Trials on the slate for this winter will follow-up successful tests, announced last week by the Department of Energy, of the first melter at the Hanford Site’s Waste Treatment and Immobilization Plant.
Conducted on Oct. 26 and Oct. 30, the tests consisted of melting glass beads together to be poured into a cylindrical canister. The most recent test was on a low-activity waste melter. Low-activity wastes make up about 90% of the liquid waste byproducts of plutonium production stored in Hanford’s underground tanks.
The October tests marked “another important step in commissioning the plant with test glass as we prepare for immobilizing radioactive and chemical waste in glass for safe disposal,” Mat Irwin, assistant manager for the Waste Treatment and Immobilization Plant Project for the Department of Energy, said last week in a written statement.
Hanford has 56 million gallons of radioactive waste in 177 underground tanks, including 28 double-shell tanks. The Waste Treatment Plant will convert a portion of that into a more stable, glass-like substance suitable for long-term storage and, eventually, permanent disposal.
The next step will be to test non-radioactive substitute wastes in the melter before running tests on actual tank wastes in early 2025, according to an email from a DOE spokesperson last week. The agency’s legal deadline to operate two low-activity waste melters at full capacity is 2025.
The two low-activity waste melters have expected lifespans of five years, and backup melters are already lined up to replace them, according to DOE.
Currently, DOE’s deadline to have its high-level waste melters online is 2033, but that deadline could slip rightward.
At one point, the legal deadline to finish solidifying Hanford’s waste was 2019. However, that year, and in a cost estimate published a year ago, DOE listed the end-date for liquid waste cleanup as 2069.
DOE’s current cleanup agreements with the state of Washington call for removing all the waste from the single-shell tanks and closing those tanks by 2043 and closing the double-shell tanks by 2052.

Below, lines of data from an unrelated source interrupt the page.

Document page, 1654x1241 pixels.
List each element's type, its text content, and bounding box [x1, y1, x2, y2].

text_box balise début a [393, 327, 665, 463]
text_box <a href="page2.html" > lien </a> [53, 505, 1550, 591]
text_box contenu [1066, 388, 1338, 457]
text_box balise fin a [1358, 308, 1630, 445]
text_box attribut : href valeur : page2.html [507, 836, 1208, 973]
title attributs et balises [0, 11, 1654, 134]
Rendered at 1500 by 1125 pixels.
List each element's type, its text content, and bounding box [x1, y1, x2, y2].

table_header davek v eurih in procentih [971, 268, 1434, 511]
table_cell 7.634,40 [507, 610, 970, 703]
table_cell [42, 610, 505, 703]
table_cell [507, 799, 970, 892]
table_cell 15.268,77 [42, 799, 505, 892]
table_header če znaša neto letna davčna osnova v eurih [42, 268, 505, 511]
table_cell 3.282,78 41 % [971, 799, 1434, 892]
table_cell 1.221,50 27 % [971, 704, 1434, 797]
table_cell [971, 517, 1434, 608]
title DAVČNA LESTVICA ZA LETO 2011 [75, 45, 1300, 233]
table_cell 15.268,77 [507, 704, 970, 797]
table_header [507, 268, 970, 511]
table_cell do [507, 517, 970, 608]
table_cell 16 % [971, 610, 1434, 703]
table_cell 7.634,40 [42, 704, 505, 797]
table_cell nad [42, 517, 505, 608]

A new set of official deadlines could show up in an agreement that will be publicly unveiled after DOE and the Washington Department of Ecology finish reviewing the details. Neither party has said when that might be, though they did announce in May that they had reached a “conceptual agreement.”
The first direct feed low activity waste campaign at Hanford’s Waste Treatment Plant will solidify 40% to 50% of the site’s low-activity wastes, depending on who is doing the estimating. A second low-activity waste plant is under consideration. Alternatively, DOE and the state might choose to use a second low-activity waste disposal method, including the potentially cheaper remedy of solidifying wastes in a cement-like grout.
The only two spots in the United States capable of storing grouted tank wastes from Hanford are an EnergySolutions site in Clive, Utah, formerly known as EnviroCare, and a Waste Control Specialists site in Andrews County, Texas.
These sites are not over aquifers. Hanford is on top of a huge aquifer leading to the Columbia River. The possibility of grout being unable to contain radioactive substances for as long as glass has made the state leery about storing grout for thousands of years above an aquifer.